The government’s planned system of personal accounts is set to be an administrative nightmare for employers.
Some 89% of delegates surveyed at the Employee Benefits Summit in Jerez, Spain, said that they expected this to be the case.
Employers are likely to face administrative problems in relation to the contributions they will have to make as they will be based on variable pay rather than basic pay. They will be obliged to contribute 3% of each employee’s total earnings which will include commission, bonus payments and overtime.
Employers are also expected to encounter increased administration in relation to monitoring staff who have opted out as they will have to take steps to auto enrol them again three years later.
Speaking in a panel discussion on Communicating pensions and savings benefits to employees, Marcus Brent, lead reward consultant at Aviva, said that some employers, particularly smaller ones may struggle with issues around communication. “There is not going to be any advice coming with the product, so where is communication going to come from?” he asked.

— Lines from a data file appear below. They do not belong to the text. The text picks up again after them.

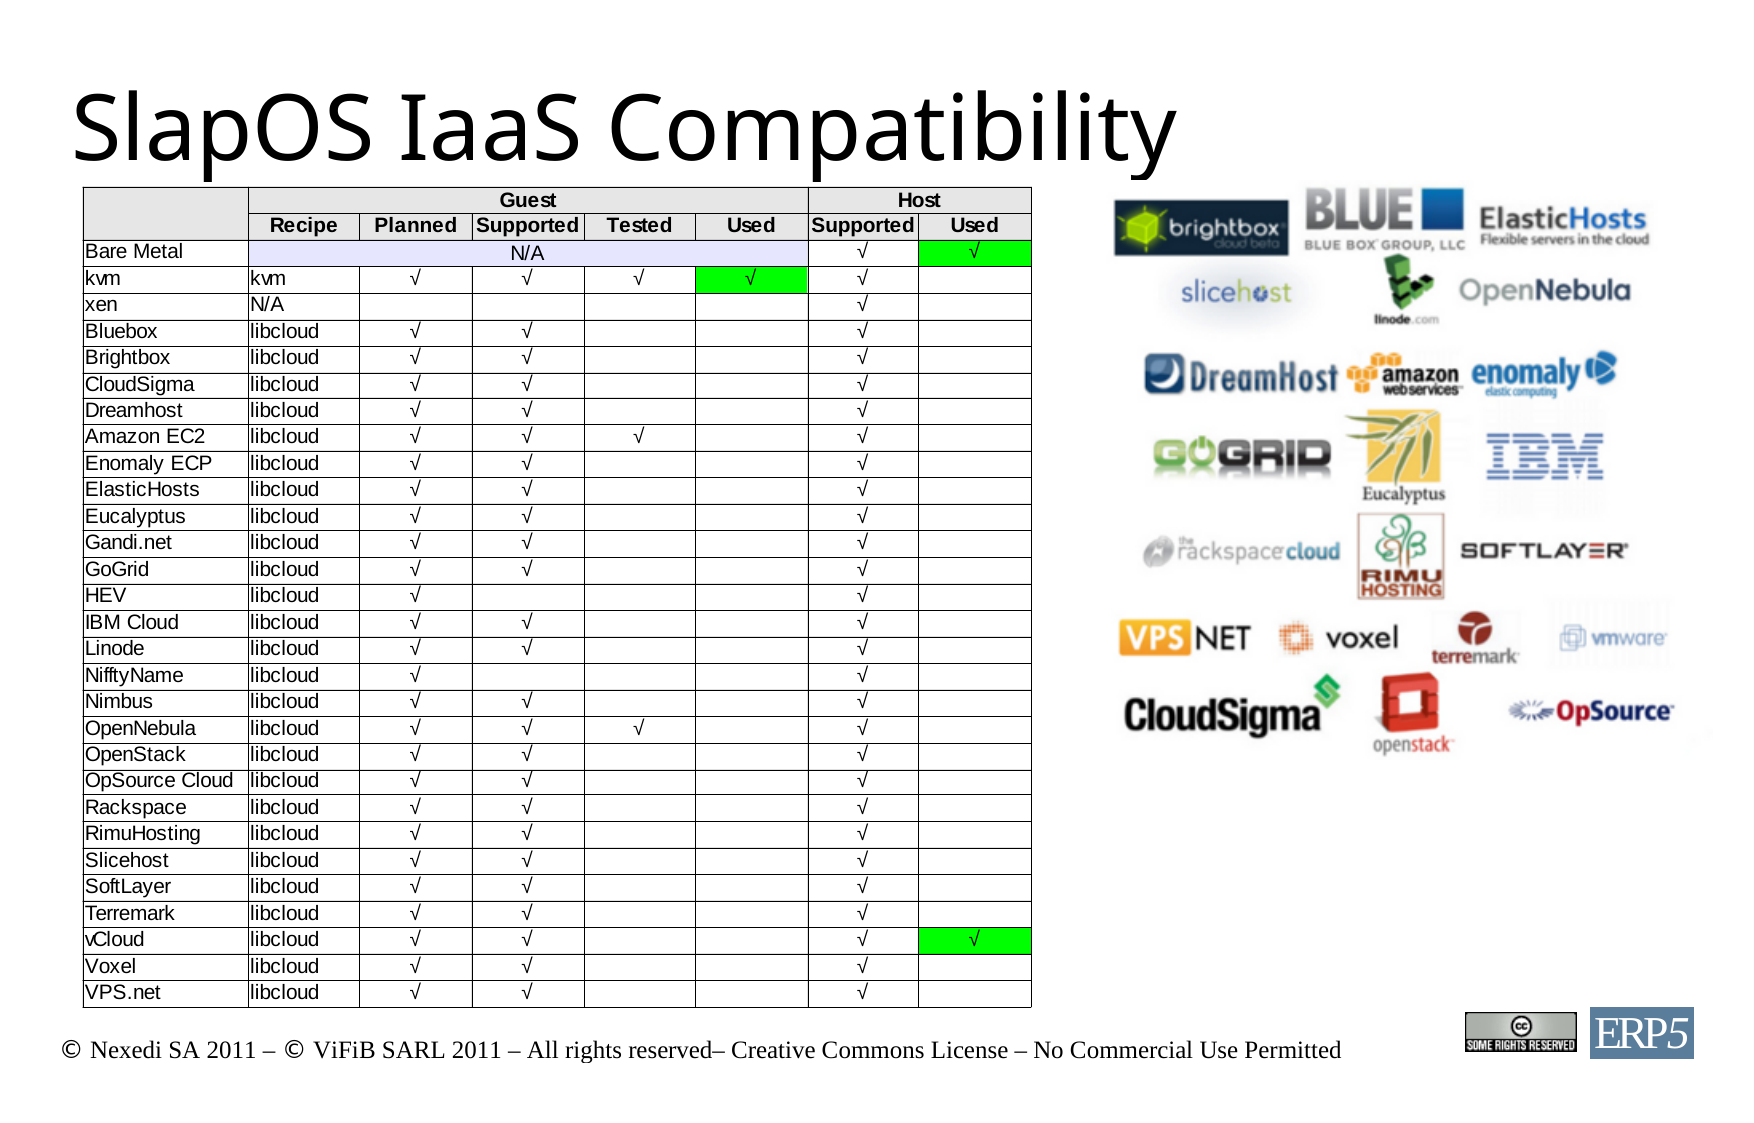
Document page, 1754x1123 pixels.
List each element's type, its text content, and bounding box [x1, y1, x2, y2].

title SlapOS IaaS Compatibility [71, 63, 1707, 187]
picture [1465, 1012, 1577, 1052]
picture [1074, 180, 1713, 760]
chart [82, 186, 1034, 1011]
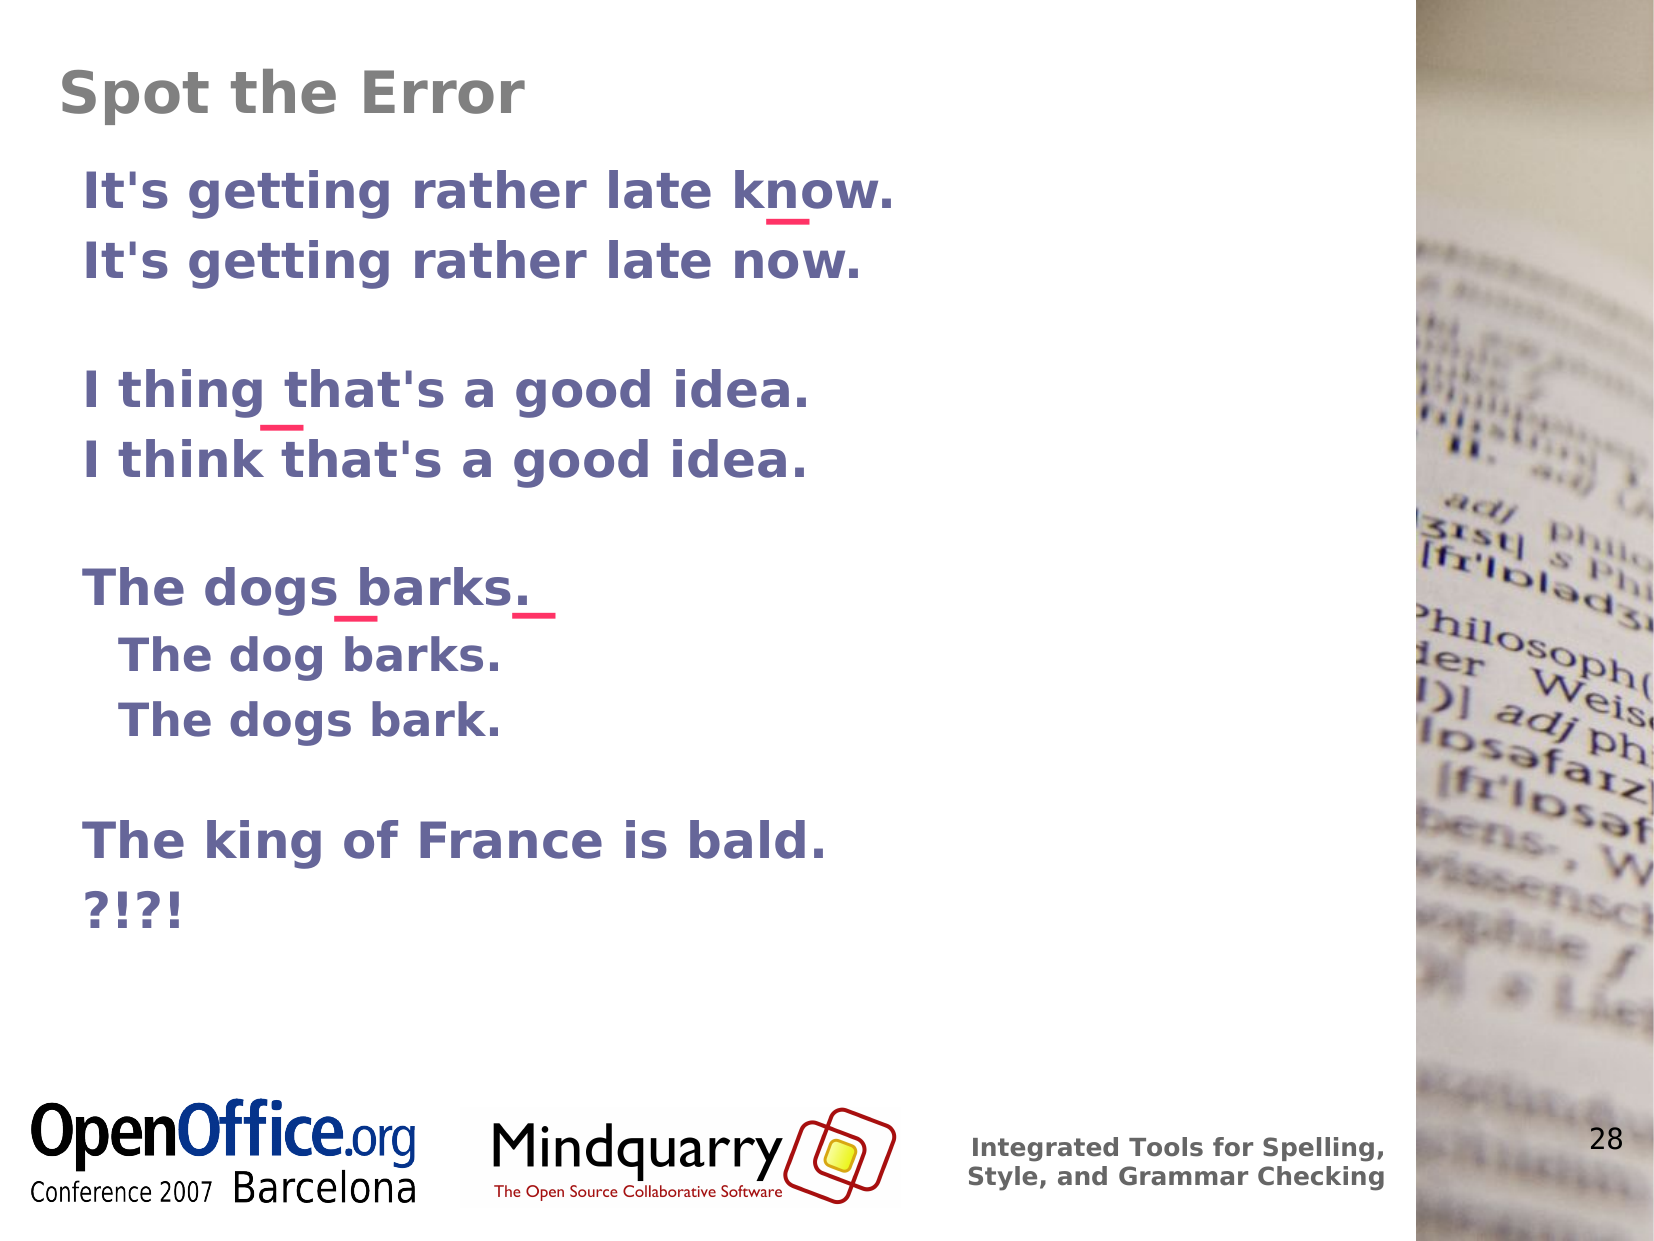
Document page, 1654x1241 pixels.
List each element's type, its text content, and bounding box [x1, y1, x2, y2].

text_box _ [498, 515, 570, 628]
list Spot the Error It's getting rather late know. It's getting rather late now. I thing that's a good idea. I think that's a good idea. The dogs barks. The dog barks. The dogs bark. The king of France is bald. ?!?! [59, 59, 1418, 941]
text_box _ [246, 326, 318, 439]
picture [1416, 0, 1654, 1241]
text_box _ [752, 121, 824, 233]
text_box _ [321, 517, 393, 630]
picture [460, 1107, 901, 1208]
picture [31, 1098, 415, 1203]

Employers will need to ensure that they clearly communicate the value of their pensions provision to staff to ensure employees are aware of the importance of saving for retirement and to reduce the number who choose to opt out once they have been auto-enrolled into a scheme. Sandy Wilson, head of reward at Bradford and Bingley, said: “There’s a great opportunity for HR to lead on that and communicate the changes. HR has a fantastic opportunity to continue to raise its profile.”
But employers are divided over whether this round of pensions reform will solve the pensions crisis. Just over half (54%) of the delegates polled said that it would, while 46% felt that this wouldn’t be the case.
Tina Odell, pensions manager at Sony, said: “It’s a good first step. It’s not going to solve the crisis, but it gets [people] thinking about it, which we can build on. Communication is going to be vital in making this happen and keeping it exciting.”
The panel also expressed concerns that some employees may still choose to opt out of schemes if they feel that they are unable to afford to meet their contribution requirements or have other financial commitments, such as substantial debts.
Wilson said: “We can encourage employees to save for the longer term, but individual affordability will come into it.”